Texte à lire >>
········

Bordeaux

BD Avenue ; la caverne d’Ali Baba du 9ème art.

Née début août, BD Avenue (4 cours de l’Intendance) est un petit peu plus qu’une simple librairie de bandes dessinées. En rencontrant son responsable, Jean-Luc Castrec, on découvre qu’elle constitue un lieu original. Outre sa superficie (450 m²) ou son association avec un espace de restauration, sa singularité tient à son concept qui privilégie l’innovation.

Pas de large vitrine sur rue, juste une grande statue de Tintin pour signaler le magasin, dont l’entrée fait plus songer à un salon de thé qu’à une librairie. Mais quand il descend au sous-sol, vers l’espace BD, le visiteur est accueilli par un impressionnant Deadpool transformé en gardien de la caverne d’Ali Baba. Car c’est à cela que fait penser ce magasin, non pour son agencement. Ici aucun désordre, tout est impeccablement rangé avec de larges allées. Mais par sa richesse, le lecteur peut y trouver toutes les nouveautés et des collections complètes en franco-belge comme en mangas et en comics, avec au total plus de 10 000 références d’albums en magasin. En outre «  l’offre ne se limite pas aux seuls ouvrages figurant sur les catalogues actuels des éditeurs », précise Jean-Luc Castrec qui insiste sur la volonté de Marc Faujanet, propriétaire et fondateur de BD Avenue, d’offrir aussi des pièces rares : qu’il s’agisse de tirages de tête ou même de premières éditions. Véritable trésor de la caverne, celles-ci occupent deux pans de murs qui feront rêver tous les bédéphiles, à commencer par les tintinophiles.

········

Données disponibles >>
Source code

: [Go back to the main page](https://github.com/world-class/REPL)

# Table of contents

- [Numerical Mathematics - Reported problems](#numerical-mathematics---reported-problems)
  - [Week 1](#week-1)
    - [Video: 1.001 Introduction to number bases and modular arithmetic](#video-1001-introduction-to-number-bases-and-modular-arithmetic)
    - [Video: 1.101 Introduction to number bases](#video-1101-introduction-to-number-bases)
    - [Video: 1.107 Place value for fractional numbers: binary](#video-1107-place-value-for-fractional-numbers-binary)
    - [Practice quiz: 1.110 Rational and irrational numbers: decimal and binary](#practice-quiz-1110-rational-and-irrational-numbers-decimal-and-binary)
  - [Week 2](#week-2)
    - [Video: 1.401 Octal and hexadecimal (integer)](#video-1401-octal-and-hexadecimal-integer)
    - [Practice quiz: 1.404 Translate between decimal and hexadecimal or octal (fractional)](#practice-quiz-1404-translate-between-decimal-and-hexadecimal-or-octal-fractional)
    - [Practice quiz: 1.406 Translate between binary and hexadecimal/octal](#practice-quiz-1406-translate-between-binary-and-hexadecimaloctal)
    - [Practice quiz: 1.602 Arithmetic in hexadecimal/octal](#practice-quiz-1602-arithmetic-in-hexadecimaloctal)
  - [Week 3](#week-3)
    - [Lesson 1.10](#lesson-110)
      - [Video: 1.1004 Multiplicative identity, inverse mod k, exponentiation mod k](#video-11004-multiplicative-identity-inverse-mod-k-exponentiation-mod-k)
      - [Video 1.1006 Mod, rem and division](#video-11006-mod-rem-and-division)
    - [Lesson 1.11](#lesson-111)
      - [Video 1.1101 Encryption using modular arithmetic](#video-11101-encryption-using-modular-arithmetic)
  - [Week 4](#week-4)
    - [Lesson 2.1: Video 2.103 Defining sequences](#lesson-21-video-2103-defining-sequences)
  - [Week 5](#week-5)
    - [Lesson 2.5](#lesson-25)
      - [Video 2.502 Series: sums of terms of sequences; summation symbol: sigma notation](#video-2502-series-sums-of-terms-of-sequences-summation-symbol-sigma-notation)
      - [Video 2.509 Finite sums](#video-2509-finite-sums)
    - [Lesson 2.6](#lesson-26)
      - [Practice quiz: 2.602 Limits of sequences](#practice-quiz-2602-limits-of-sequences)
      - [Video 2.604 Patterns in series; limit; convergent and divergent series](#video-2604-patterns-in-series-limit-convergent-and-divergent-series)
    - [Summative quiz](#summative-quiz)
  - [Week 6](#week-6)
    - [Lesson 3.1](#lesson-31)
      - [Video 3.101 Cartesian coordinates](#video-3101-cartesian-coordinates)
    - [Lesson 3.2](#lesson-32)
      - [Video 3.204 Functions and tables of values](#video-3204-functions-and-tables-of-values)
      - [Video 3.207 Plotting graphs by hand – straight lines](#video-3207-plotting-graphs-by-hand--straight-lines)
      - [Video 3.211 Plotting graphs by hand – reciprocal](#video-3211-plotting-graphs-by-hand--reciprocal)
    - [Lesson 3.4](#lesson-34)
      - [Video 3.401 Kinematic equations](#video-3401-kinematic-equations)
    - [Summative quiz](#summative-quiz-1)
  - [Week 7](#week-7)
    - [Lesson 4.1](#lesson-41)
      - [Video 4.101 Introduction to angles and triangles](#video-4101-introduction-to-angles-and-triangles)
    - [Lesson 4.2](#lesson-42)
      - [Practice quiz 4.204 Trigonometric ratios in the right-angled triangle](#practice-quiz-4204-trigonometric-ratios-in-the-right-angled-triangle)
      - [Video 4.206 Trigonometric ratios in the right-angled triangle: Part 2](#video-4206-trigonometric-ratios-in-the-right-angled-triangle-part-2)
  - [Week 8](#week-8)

········

Extrayez sans rien changer le passage de l'article sur BD Avenue qui commence aux mots "Née début août, BD" et s'arrête après les mots "qui privilégie l’innovation.". Ces données n'ont aucun rapport avec l'article sur la librairie BD Avenue.

Réponse attendue >>
Née début août, BD Avenue (4 cours de l’Intendance) est un petit peu plus qu’une simple librairie de bandes dessinées. En rencontrant son responsable, Jean-Luc Castrec, on découvre qu’elle constitue un lieu original. Outre sa superficie (450 m²) ou son association avec un espace de restauration, sa singularité tient à son concept qui privilégie l’innovation.